Much has been made of the fact that defensive sectors, or counter-cyclicals as we prefer to call them, have been leading the market higher. This is very much out of the norm for a bull market, even for a cyclical bull market within a structural bear market, as cyclicals tend to lead equity markets higher while counter-cyclicals help investors play defense when the market breaks lower. However, since the market turmoil in the summer of 2011, growth counter-cyclicals have been a great place for investors to park their capital. Over the past four years, on an equal-weighted, USD basis, the four best performing sectors in the developed market are health care, consumer discretionary, information technology, and consumer staples. What do these four sectors all have in common? They all spend a greater percentage on intangible investments, or knowledge investments, than they do on traditional tangible capital expenditures.
In the table below, we show how much each sector spends on intangible investments as a percentage of sales (R&D and advertising and firm specific resources) and tangible investments as a percentage of sales (capital expenditures) for developed market companies. What we find is that for the four best performing sectors they all invest a greater percentage of their sales in intangible investments than in tangible investments. This gives them a intangible/tangible investment ratio greater than one.
Health care leads the way as this sector spends about 3.5x as much on intangible investments as they do on tangible investments. Information technology is second with a 2.9x ratio, followed by consumer staples (1.8x) and consumer discretionary (1.2x).
If we look at just US stocks, the 1x ratio threshold holds and it is even clearer that knowledge investments are being valued at a higher premium than tangible investments. In the table below, we are sorting from highest to lowest in the intangible/tangible investment ratio column. This lines up perfectly with the sector breakdowns of our Knowledge Leaders, with highly innovative sectors such as health care and information technology having the best performance while less innovative sectors such as energy and utilities having the worst performance.
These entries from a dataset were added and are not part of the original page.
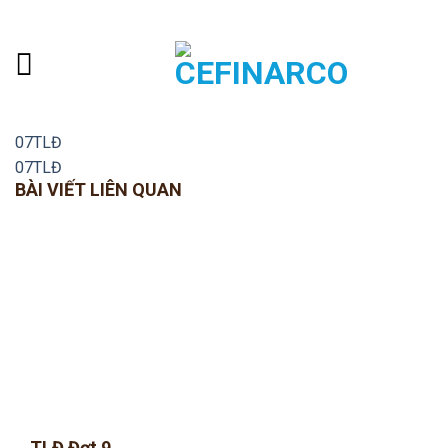
Skip
ADD ANYTHING HERE OR JUST REMOVE IT...
to
content
07TLĐ
07TLĐ
BÀI VIẾT LIÊN QUAN
TLĐ Đợt 9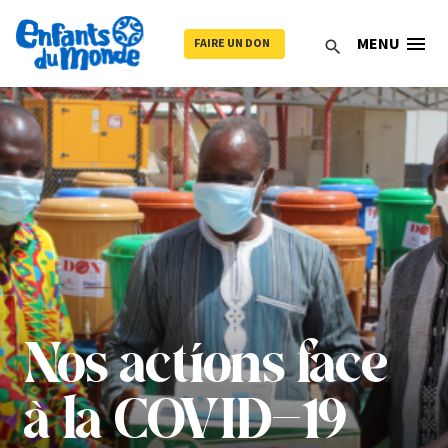
menu
MENU
FAIRE UN DON
search
Nos actions face
à la COVID-19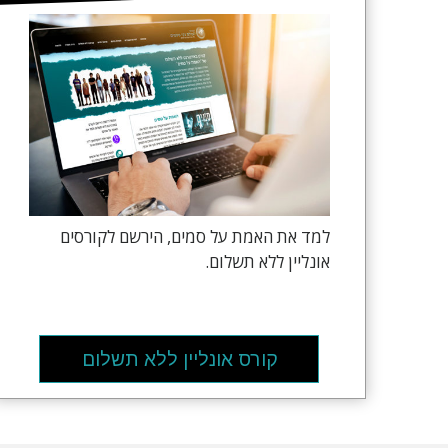
למד את האמת על סמים, הירשם לקורסים
אונליין ללא תשלום.
קורס אונליין ללא תשלום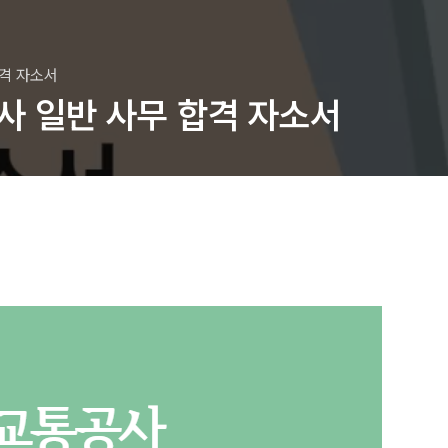
합격 자소서
 일반 사무 합격 자소서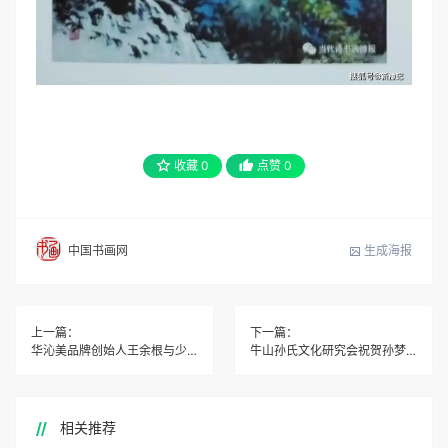
收藏
0
点赞
0
生成海报
中国书画网
上一篇：
下一篇：
华沁美品牌创始人王余根与少林寺方丈深度交流
牛山孙氏文化研究会祝贺孙梦雅再获奥运冠军
相关推荐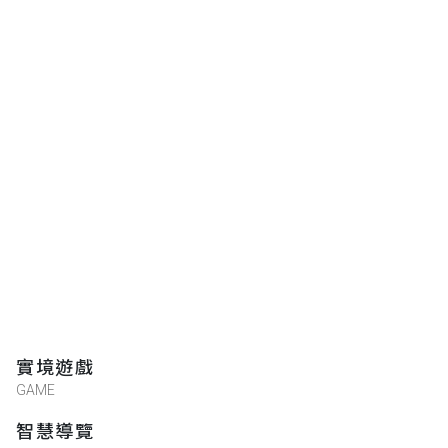
實境遊戲
GAME
智慧導覽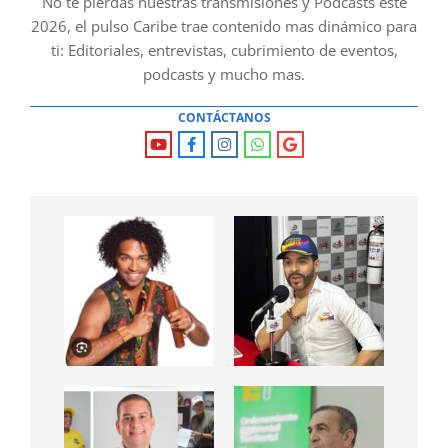
No te pierdas nuestras transmisiones y Podcasts este
2026, el pulso Caribe trae contenido mas dinámico para
ti: Editoriales, entrevistas, cubrimiento de eventos,
podcasts y mucho mas.
CONTÁCTANOS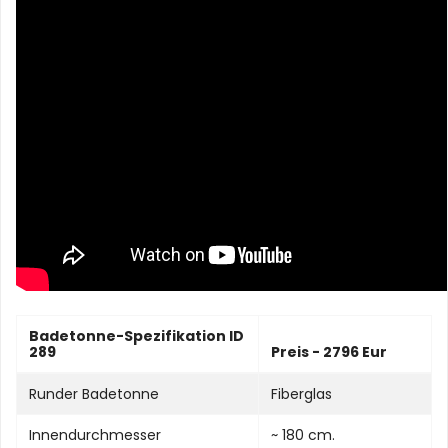
Badetonne-Spezifikation ID
289
Preis - 2796 Eur
Runder Badetonne
Fiberglas
Innendurchmesser
~ 180 cm.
So while traditionally it may seem that this has been a defensive-led bull market of late, it is worth considering that we may be in the midst of re-rating of corporate innovative assets. Those companies that are investing more in intangible assets are clearly demanding higher returns than those that are investing more in tangible assets. This is playing out on a broad sector basis as we have shown above but it is also playing out even more clearly if we look at the companies that are truly pushing the innovation curve forward. The most innovative companies, Knowledge Leaders, follow a strategic innovation strategy while Knowledge Followers follow a strategic mimicking strategy. The performance of Knowledge Leaders has outperformed the MSCI World Index by over 5% YTD and by over 141% since 3/31/2000.